Итак, Есенин, очень возбужденный, шатался по якуловскому ателье, которое имело самый жалкий вид. А впрочем, сорванные обои, сырость и плесень, отсутствие самой необходимой мебели и посуды не были чем-то особенным в то время всеобщей разрухи.

Каждый принес что мог из еды. Было даже вино – Якулов клялся, что не знает, откуда оно взялось: закон запрещал его продавать. Кирпичная печка в центре комнаты была хорошо натоплена, и настроение у все подходивших промерзших гостей немедленно становилось прекрасным.

Собрались актеры, поэты, художники, представители Наркоминдела, Моссовета… Богема мирно соседствовала с чиновниками. Ждали комиссара культуры Анатолия Васильевича Луначарского, но пока прибыли только два его помощника – Гринберг и Штеренберг.

Пробило полночь. Начали поговаривать о том, что пора расходиться. Внезапно дверь отворилась и появилась группа людей в непривычной, нерусской одежде. Они говорили на смеси трех языков – позднее гости узнали, что это была обычная манера Айседоры Дункан и ее приемной дочери и помощницы Ирмы. Волей-неволей их манеру перенял и Илья Ильич Шнейдер.
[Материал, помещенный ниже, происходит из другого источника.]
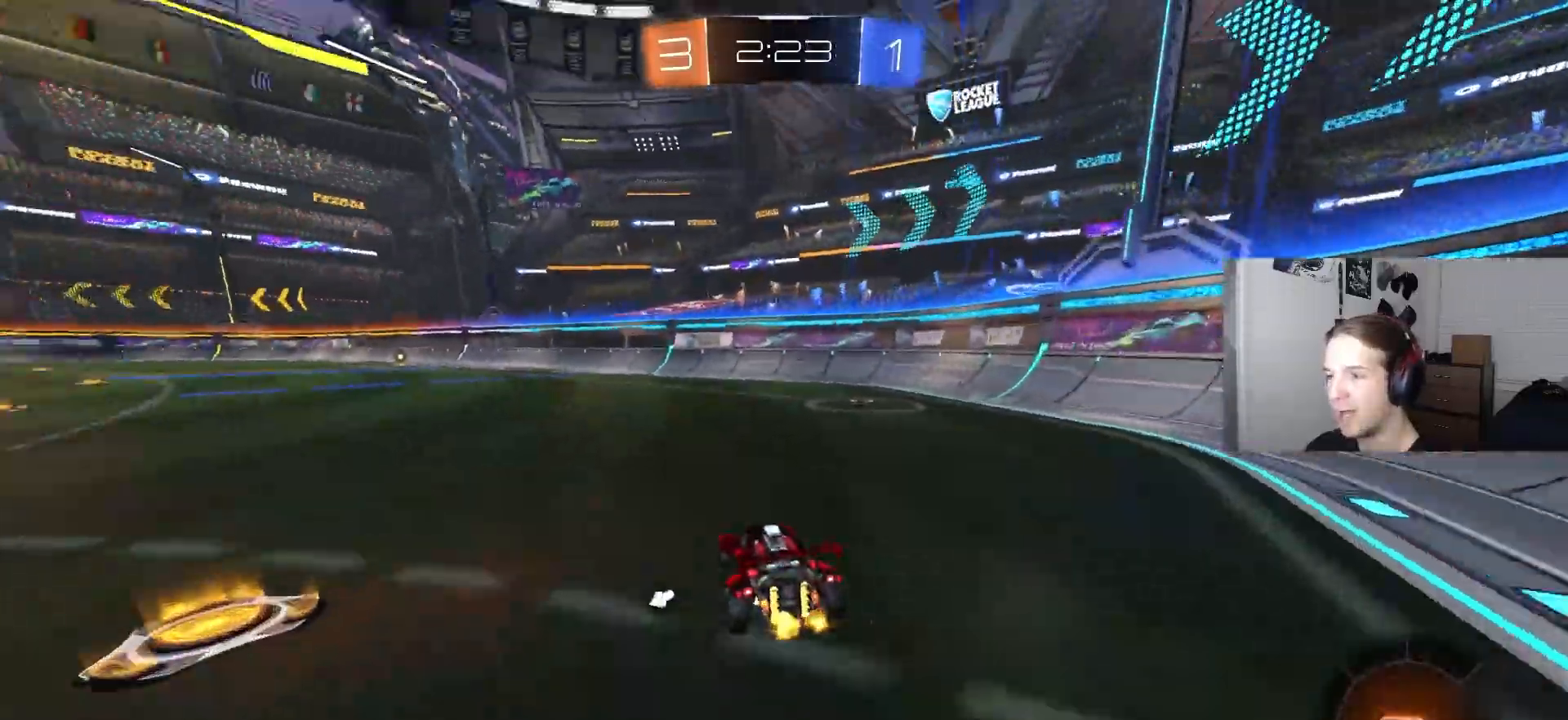
{"buttons": ["L1", "R2"], "left_stick": "left", "right_stick": "center", "events": [[50, "left_stick", "up-left"], [67, "CROSS", "up"], [83, "CIRCLE", "up"], [117, "CIRCLE", "down"], [117, "CROSS", "down"], [117, "L1", "down"], [183, "L3", "down"], [200, "left_stick", "down"], [233, "CROSS", "up"], [233, "L3", "up"], [250, "CIRCLE", "up"], [350, "TRIANGLE", "down"], [467, "TRIANGLE", "up"], [483, "left_stick", "left"]]}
Впрочем, ни на секретаря, ни на молоденькую, хорошенькую Ирму никто не обратил внимания. Все уставились на Айседору, которая так и притягивала взгляды своей необычайной внешностью и пластичностью.

Дамы (то есть это в былые времена их называли бы дамами, а теперь здесь все были гражданки) во все глаза смотрели, как знаменитая танцовщица сняла со своих шелковых туфель мягкие калоши и не сунула их стыдливо под вешалку, как поступили прочие, а кокетливо, даже с вызовом повесила на гвоздь, словно это были балетные туфельки, а не калоши. Вообще ее одежда, самая вроде бы простая, казалась вызывающей: короткий жакет из соболей, прозрачный длинный шарф. Дамы (гражданки!) заволновались. Можно себе представить, сколько это стоит! Никто не видел соболей с… ну да, с семнадцатого года! Все соболя нынче откочевали в эмиграцию вместе со своими носительницами. Но когда, сняв жакет, Айседора осталась в строгой греческой тунике красного цвета, заволновались уже мужчины, а женщины совершенно приуныли. Ее волосы были медно-красного цвета. И этот вызывающий наряд, не скрывающий линий совершенного тела… Пламень! Саламандра!

«В ее-то годы!» – возмущенно думали юные гражданки, но так и норовили забиться в уголок, стыдливо понимая: даже осень этой красоты ярче и прельстительней их простенькой весны.

Устроившись на софе, Айседора всматривалась в лица, как будто хотела проникнуть в мысли окружающих ее людей. Ее засыпали вопросами. Она, как обычно, живо отвечала одновременно на трех языках. Шнейдер едва успевал переводить, но в смысл ее слов мало кто пытался вникать: ее слушали, как музыку. Томный, певучий голос ее звучал нежно и чуть насмешливо. Гражданки, особенно те, которые не понимали ни слова, готовы были рыдать, заметив, как смотрит на Айседору Есенин. Почувствовав его взгляд, она улыбнулась долгой, откровенной улыбкой. И поманила его к себе.

Есенин молча сел у ног Айседоры. Он не знал иностранных языков. На все вопросы он только качал головой и улыбался. Она не знала, как с ним говорить, и провела пальцами по его волосам, пробормотав на своем очень слабеньком русском:

– Зо-ло-тая го-ло-ва…

Видно было, что Есенина дрожь пробрала от прикосновения ее пальцев. Она засмеялась и вдруг, приподняв его голову за подбородок, поцеловала в губы. И еще раз, и еще – полуприкрыв глаза, с выражением уже не нежным, а страстным.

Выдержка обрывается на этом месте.